→ YOUR OBJECTIVE
Take the line holding "wrist: (332, 268)" as the first line of the answer and the last line of the listing as its end; retype everything between exactly.

→ THE INPUT

=======

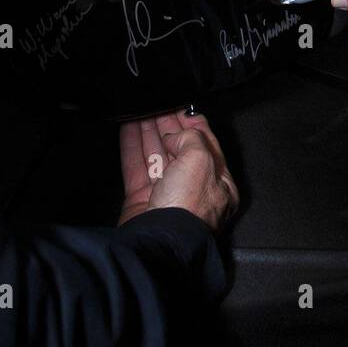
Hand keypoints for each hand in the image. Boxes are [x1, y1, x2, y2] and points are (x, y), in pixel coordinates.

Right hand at [118, 109, 237, 234]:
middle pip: (180, 149)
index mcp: (218, 184)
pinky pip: (136, 167)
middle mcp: (193, 190)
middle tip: (159, 107)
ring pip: (156, 156)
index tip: (183, 108)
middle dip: (169, 127)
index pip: (206, 146)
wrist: (160, 239)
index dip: (194, 125)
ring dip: (149, 132)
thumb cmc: (187, 206)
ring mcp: (167, 196)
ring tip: (140, 112)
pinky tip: (128, 130)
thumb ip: (191, 139)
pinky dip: (131, 146)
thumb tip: (175, 135)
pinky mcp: (142, 201)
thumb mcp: (201, 160)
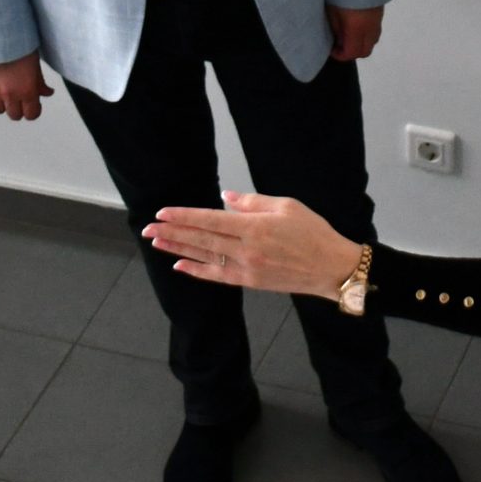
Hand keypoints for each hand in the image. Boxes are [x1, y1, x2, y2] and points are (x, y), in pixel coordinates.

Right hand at [0, 53, 54, 120]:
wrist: (0, 35)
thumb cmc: (22, 47)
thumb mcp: (36, 65)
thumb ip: (40, 83)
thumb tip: (48, 93)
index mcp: (27, 91)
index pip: (31, 115)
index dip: (33, 111)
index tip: (33, 104)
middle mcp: (10, 95)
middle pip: (15, 116)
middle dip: (18, 109)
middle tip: (20, 99)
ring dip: (3, 103)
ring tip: (6, 92)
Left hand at [146, 192, 358, 300]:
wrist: (332, 268)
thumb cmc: (314, 232)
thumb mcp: (287, 206)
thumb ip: (253, 202)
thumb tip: (224, 199)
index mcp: (255, 227)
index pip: (210, 220)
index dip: (184, 216)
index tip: (163, 213)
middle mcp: (246, 249)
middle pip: (201, 239)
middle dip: (172, 233)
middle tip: (149, 228)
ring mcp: (247, 268)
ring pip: (205, 257)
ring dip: (178, 250)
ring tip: (157, 243)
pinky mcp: (250, 282)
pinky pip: (217, 276)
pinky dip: (197, 271)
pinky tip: (180, 265)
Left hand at [327, 5, 384, 62]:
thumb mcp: (332, 10)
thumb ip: (336, 29)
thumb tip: (339, 41)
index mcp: (356, 28)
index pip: (351, 53)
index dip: (340, 56)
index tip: (332, 50)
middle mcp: (370, 28)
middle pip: (365, 52)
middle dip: (352, 53)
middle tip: (340, 45)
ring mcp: (378, 20)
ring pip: (372, 42)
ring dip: (362, 44)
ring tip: (349, 35)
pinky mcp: (380, 12)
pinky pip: (376, 31)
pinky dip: (367, 34)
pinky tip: (357, 25)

=======

→ EXPECTED ANSWER
wrist: (332, 268)
thumb cmc: (314, 232)
thumb mcp: (287, 206)
thumb ip: (253, 202)
thumb tip: (224, 199)
index mcp: (255, 227)
index pip: (210, 220)
index dip: (184, 216)
index tip: (163, 213)
middle mcp: (246, 249)
middle pip: (201, 239)
middle dip: (172, 233)
middle tip: (149, 228)
ring mcp: (247, 268)
ring pip: (205, 257)
ring dip: (178, 250)
ring tip: (157, 243)
pinky mcp: (250, 282)
pinky pip: (217, 276)
pinky dip: (197, 271)
pinky tip: (180, 265)
Left hand at [327, 5, 384, 62]:
thumb mcp: (332, 10)
thumb ip: (336, 29)
thumb tip: (339, 41)
index mcp: (356, 28)
index pip: (351, 53)
index dip: (340, 56)
index tip: (332, 50)
middle mcp: (370, 28)
middle pip: (365, 52)
middle dip: (352, 53)
middle tip: (340, 45)
ring mcp: (378, 20)
ring pip: (372, 42)
ring dip: (362, 44)
ring tip: (349, 35)
pinky mcp: (380, 12)
pinky pip: (376, 31)
pinky dip: (367, 34)
pinky tip: (357, 25)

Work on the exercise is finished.